SUPPLIED DATA:
┄┄┄┄┄┄

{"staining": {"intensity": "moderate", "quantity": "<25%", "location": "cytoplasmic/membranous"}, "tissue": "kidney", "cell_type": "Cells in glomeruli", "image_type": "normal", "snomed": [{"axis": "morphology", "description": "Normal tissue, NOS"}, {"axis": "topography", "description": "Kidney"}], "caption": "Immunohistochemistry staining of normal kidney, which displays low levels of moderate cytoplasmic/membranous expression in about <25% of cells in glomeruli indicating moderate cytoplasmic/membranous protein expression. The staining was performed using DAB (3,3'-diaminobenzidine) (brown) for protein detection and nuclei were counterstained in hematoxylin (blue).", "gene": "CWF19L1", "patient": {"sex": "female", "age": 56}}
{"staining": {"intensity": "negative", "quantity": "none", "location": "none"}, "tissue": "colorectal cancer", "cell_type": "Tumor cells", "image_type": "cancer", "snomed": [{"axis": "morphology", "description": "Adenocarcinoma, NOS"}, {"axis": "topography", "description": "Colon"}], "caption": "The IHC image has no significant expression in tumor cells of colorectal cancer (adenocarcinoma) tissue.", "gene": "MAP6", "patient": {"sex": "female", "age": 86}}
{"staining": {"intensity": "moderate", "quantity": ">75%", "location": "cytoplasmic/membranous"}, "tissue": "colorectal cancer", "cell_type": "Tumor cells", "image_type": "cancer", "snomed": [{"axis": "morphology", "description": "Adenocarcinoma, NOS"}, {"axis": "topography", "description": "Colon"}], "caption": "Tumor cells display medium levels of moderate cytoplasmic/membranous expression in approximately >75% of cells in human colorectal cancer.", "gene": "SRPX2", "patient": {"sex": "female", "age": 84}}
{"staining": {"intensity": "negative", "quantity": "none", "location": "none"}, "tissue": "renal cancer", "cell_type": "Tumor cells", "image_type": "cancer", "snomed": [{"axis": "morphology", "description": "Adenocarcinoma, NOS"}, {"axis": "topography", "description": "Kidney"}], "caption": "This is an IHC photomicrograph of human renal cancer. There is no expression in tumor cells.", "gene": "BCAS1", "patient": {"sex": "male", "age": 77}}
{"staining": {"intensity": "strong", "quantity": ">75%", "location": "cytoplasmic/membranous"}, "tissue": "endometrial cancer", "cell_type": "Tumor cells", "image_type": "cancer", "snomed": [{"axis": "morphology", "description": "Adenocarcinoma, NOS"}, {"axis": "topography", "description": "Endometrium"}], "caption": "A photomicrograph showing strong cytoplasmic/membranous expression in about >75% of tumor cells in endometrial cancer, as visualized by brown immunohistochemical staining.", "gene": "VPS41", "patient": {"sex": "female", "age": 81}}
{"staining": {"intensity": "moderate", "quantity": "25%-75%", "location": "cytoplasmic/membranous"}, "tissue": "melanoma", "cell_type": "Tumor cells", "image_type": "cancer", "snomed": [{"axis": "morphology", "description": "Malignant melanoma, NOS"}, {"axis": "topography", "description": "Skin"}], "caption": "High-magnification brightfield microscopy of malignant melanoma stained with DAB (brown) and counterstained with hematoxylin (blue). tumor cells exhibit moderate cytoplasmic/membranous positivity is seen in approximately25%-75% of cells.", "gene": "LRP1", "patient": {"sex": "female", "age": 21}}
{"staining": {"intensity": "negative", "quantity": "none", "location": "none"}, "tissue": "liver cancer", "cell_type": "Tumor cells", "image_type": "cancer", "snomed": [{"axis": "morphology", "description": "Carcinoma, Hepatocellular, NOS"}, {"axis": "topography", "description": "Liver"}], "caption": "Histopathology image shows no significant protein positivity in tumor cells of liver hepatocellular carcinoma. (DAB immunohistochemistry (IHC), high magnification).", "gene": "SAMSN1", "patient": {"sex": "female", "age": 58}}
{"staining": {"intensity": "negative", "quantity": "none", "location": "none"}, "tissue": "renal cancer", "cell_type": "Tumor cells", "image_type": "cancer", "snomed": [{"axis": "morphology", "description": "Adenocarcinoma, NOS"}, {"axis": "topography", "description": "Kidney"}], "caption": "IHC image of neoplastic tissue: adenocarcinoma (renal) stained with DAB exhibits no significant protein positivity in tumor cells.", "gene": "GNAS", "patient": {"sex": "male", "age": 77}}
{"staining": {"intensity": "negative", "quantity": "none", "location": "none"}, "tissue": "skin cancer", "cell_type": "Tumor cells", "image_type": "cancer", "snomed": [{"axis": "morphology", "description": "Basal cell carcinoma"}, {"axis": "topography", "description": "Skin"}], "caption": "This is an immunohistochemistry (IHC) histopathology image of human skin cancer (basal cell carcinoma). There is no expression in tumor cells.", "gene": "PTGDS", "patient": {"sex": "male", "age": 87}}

┄┄┄┄┄┄

Type the records out again. Match them exactly.

ANSWER FOR THIS EXERCISE:
{"staining": {"intensity": "moderate", "quantity": "<25%", "location": "cytoplasmic/membranous"}, "tissue": "kidney", "cell_type": "Cells in glomeruli", "image_type": "normal", "snomed": [{"axis": "morphology", "description": "Normal tissue, NOS"}, {"axis": "topography", "description": "Kidney"}], "caption": "Immunohistochemistry staining of normal kidney, which displays low levels of moderate cytoplasmic/membranous expression in about <25% of cells in glomeruli indicating moderate cytoplasmic/membranous protein expression. The staining was performed using DAB (3,3'-diaminobenzidine) (brown) for protein detection and nuclei were counterstained in hematoxylin (blue).", "gene": "CWF19L1", "patient": {"sex": "female", "age": 56}}
{"staining": {"intensity": "negative", "quantity": "none", "location": "none"}, "tissue": "colorectal cancer", "cell_type": "Tumor cells", "image_type": "cancer", "snomed": [{"axis": "morphology", "description": "Adenocarcinoma, NOS"}, {"axis": "topography", "description": "Colon"}], "caption": "The IHC image has no significant expression in tumor cells of colorectal cancer (adenocarcinoma) tissue.", "gene": "MAP6", "patient": {"sex": "female", "age": 86}}
{"staining": {"intensity": "moderate", "quantity": ">75%", "location": "cytoplasmic/membranous"}, "tissue": "colorectal cancer", "cell_type": "Tumor cells", "image_type": "cancer", "snomed": [{"axis": "morphology", "description": "Adenocarcinoma, NOS"}, {"axis": "topography", "description": "Colon"}], "caption": "Tumor cells display medium levels of moderate cytoplasmic/membranous expression in approximately >75% of cells in human colorectal cancer.", "gene": "SRPX2", "patient": {"sex": "female", "age": 84}}
{"staining": {"intensity": "negative", "quantity": "none", "location": "none"}, "tissue": "renal cancer", "cell_type": "Tumor cells", "image_type": "cancer", "snomed": [{"axis": "morphology", "description": "Adenocarcinoma, NOS"}, {"axis": "topography", "description": "Kidney"}], "caption": "This is an IHC photomicrograph of human renal cancer. There is no expression in tumor cells.", "gene": "BCAS1", "patient": {"sex": "male", "age": 77}}
{"staining": {"intensity": "strong", "quantity": ">75%", "location": "cytoplasmic/membranous"}, "tissue": "endometrial cancer", "cell_type": "Tumor cells", "image_type": "cancer", "snomed": [{"axis": "morphology", "description": "Adenocarcinoma, NOS"}, {"axis": "topography", "description": "Endometrium"}], "caption": "A photomicrograph showing strong cytoplasmic/membranous expression in about >75% of tumor cells in endometrial cancer, as visualized by brown immunohistochemical staining.", "gene": "VPS41", "patient": {"sex": "female", "age": 81}}
{"staining": {"intensity": "moderate", "quantity": "25%-75%", "location": "cytoplasmic/membranous"}, "tissue": "melanoma", "cell_type": "Tumor cells", "image_type": "cancer", "snomed": [{"axis": "morphology", "description": "Malignant melanoma, NOS"}, {"axis": "topography", "description": "Skin"}], "caption": "High-magnification brightfield microscopy of malignant melanoma stained with DAB (brown) and counterstained with hematoxylin (blue). tumor cells exhibit moderate cytoplasmic/membranous positivity is seen in approximately25%-75% of cells.", "gene": "LRP1", "patient": {"sex": "female", "age": 21}}
{"staining": {"intensity": "negative", "quantity": "none", "location": "none"}, "tissue": "liver cancer", "cell_type": "Tumor cells", "image_type": "cancer", "snomed": [{"axis": "morphology", "description": "Carcinoma, Hepatocellular, NOS"}, {"axis": "topography", "description": "Liver"}], "caption": "Histopathology image shows no significant protein positivity in tumor cells of liver hepatocellular carcinoma. (DAB immunohistochemistry (IHC), high magnification).", "gene": "SAMSN1", "patient": {"sex": "female", "age": 58}}
{"staining": {"intensity": "negative", "quantity": "none", "location": "none"}, "tissue": "renal cancer", "cell_type": "Tumor cells", "image_type": "cancer", "snomed": [{"axis": "morphology", "description": "Adenocarcinoma, NOS"}, {"axis": "topography", "description": "Kidney"}], "caption": "IHC image of neoplastic tissue: adenocarcinoma (renal) stained with DAB exhibits no significant protein positivity in tumor cells.", "gene": "GNAS", "patient": {"sex": "male", "age": 77}}
{"staining": {"intensity": "negative", "quantity": "none", "location": "none"}, "tissue": "skin cancer", "cell_type": "Tumor cells", "image_type": "cancer", "snomed": [{"axis": "morphology", "description": "Basal cell carcinoma"}, {"axis": "topography", "description": "Skin"}], "caption": "This is an immunohistochemistry (IHC) histopathology image of human skin cancer (basal cell carcinoma). There is no expression in tumor cells.", "gene": "PTGDS", "patient": {"sex": "male", "age": 87}}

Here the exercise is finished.